▶
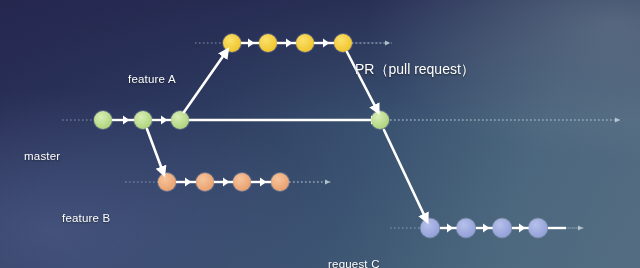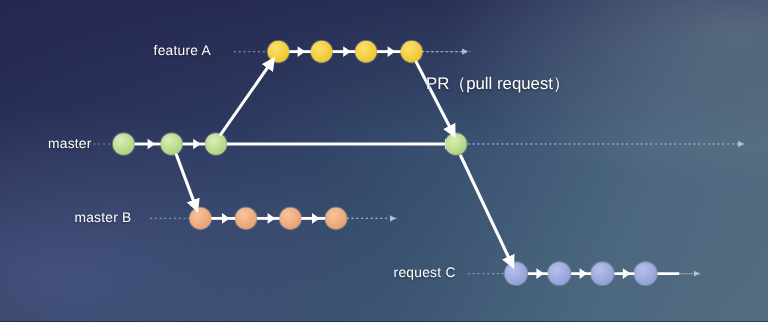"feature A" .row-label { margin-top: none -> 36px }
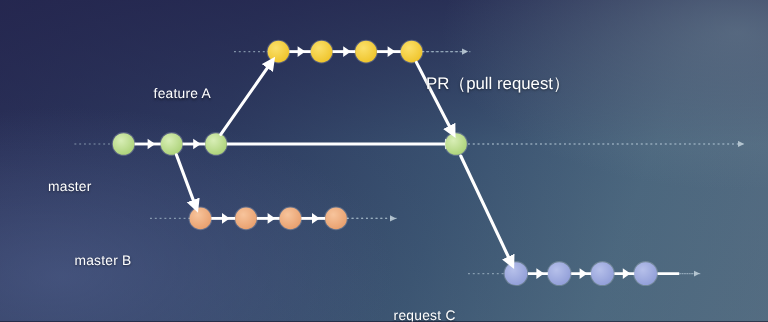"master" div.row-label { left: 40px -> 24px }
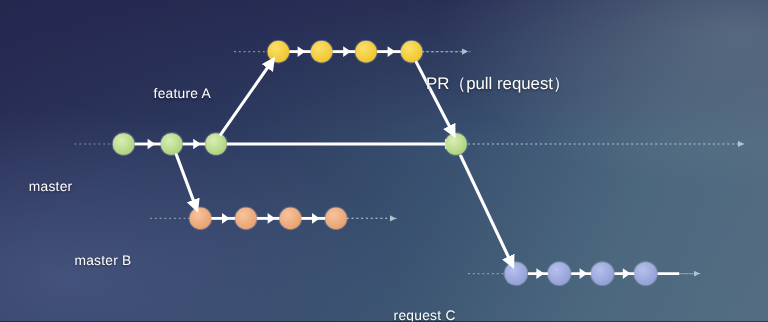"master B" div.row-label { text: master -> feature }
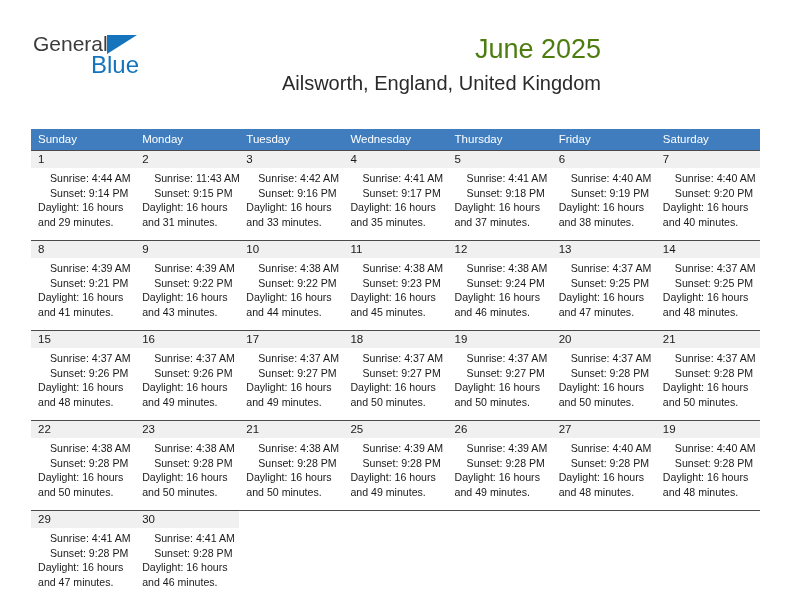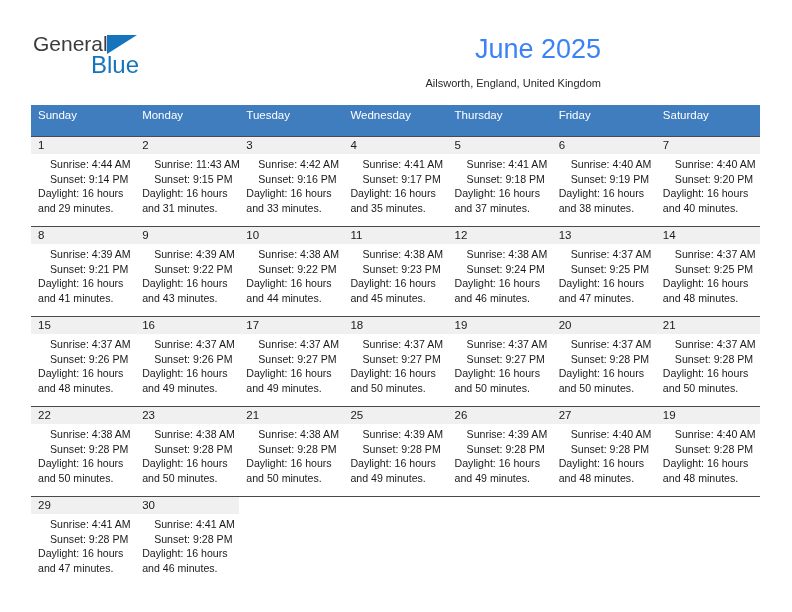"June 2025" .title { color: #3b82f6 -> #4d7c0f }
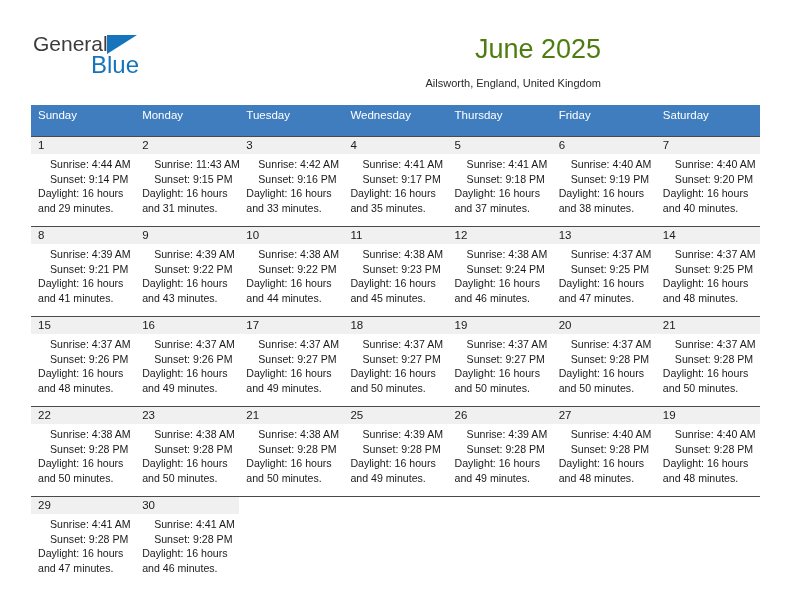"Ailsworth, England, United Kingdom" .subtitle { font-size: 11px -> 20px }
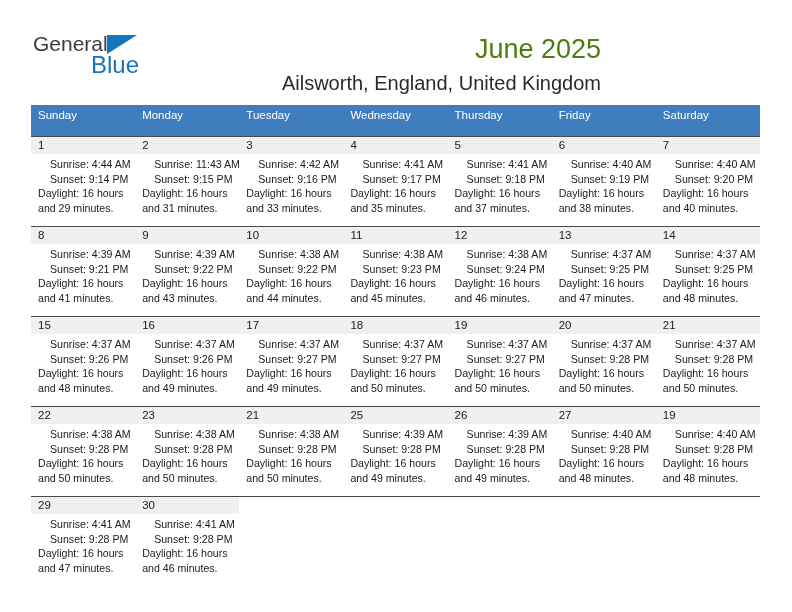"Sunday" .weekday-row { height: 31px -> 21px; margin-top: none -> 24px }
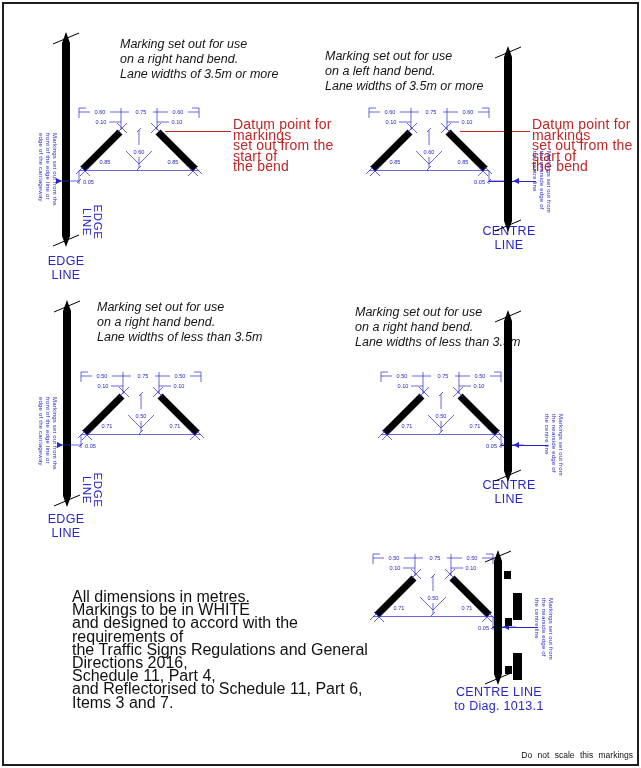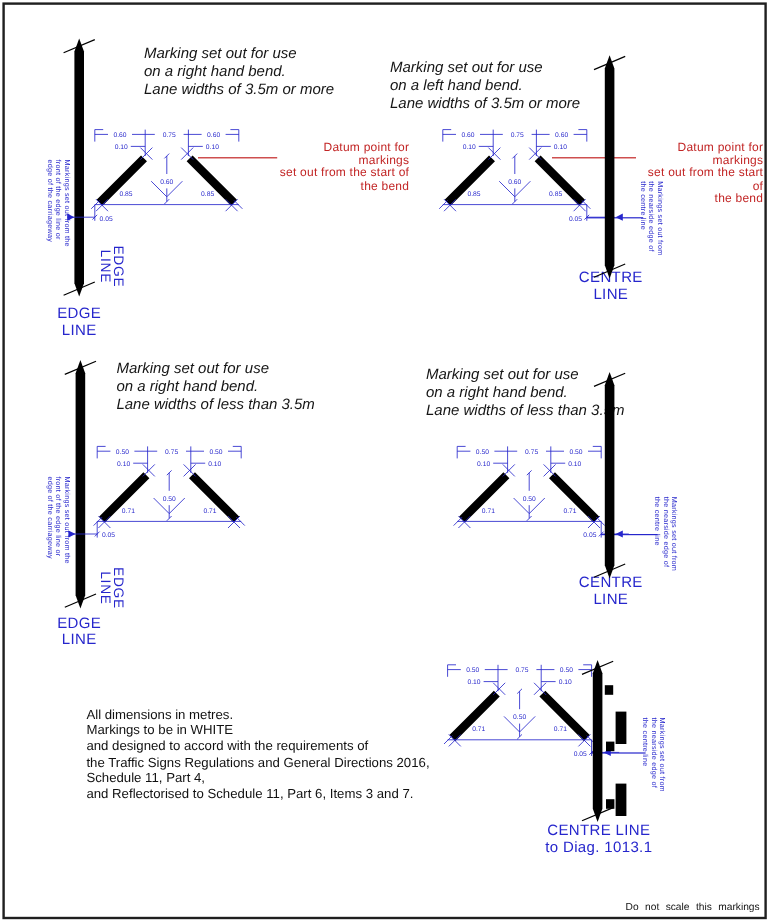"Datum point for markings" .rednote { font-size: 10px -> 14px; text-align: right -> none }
◀
▶
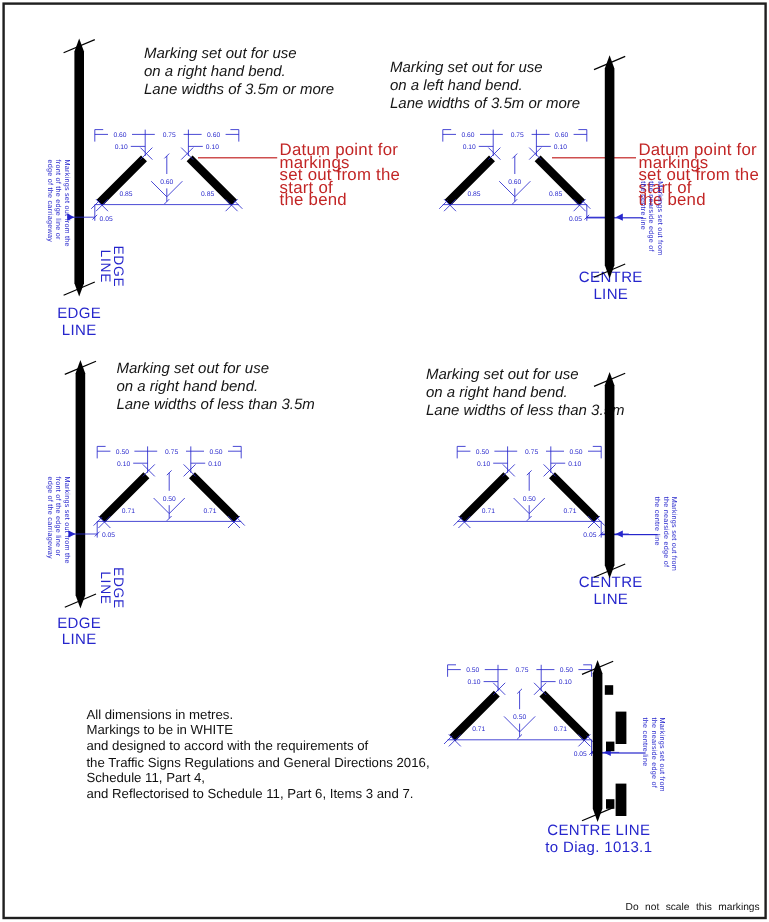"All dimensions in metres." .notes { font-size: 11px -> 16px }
◀
▶
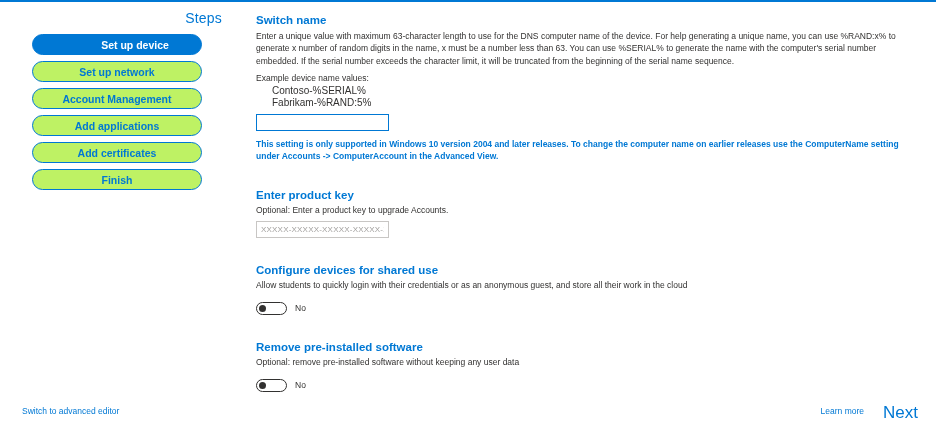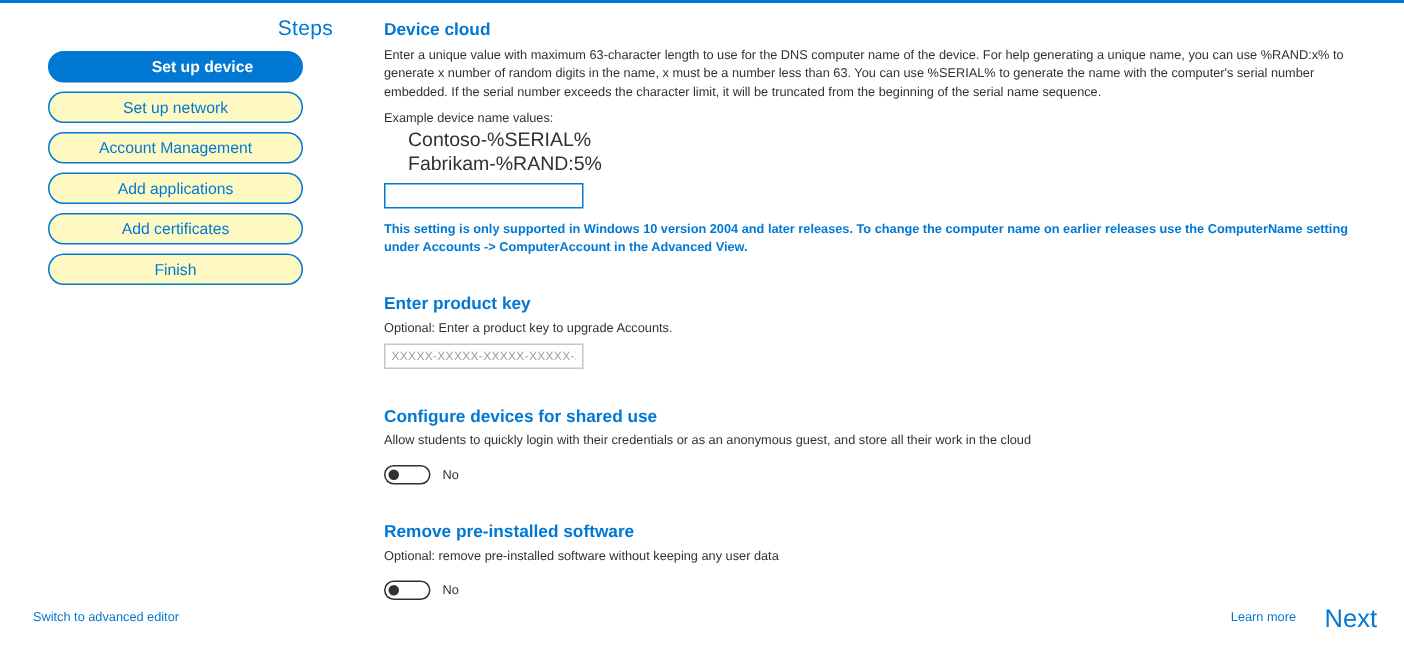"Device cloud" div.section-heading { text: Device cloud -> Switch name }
◀
#### [WORK REQUIRED]
Beginning with the line holding "11px -> 20px" in the material above, restate word for word each line through the line holding "font-size: 10px ->", and exclude pictures.

#### [YOUR RESPONSE]
"Ailsworth, England, United Kingdom" .subtitle { font-size: 11px -> 20px }
"Sunday" .weekday-row { height: 31px -> 21px; margin-top: none -> 24px }
"Datum point for markings" .rednote { font-size: 10px -> 14px; text-align: right -> none }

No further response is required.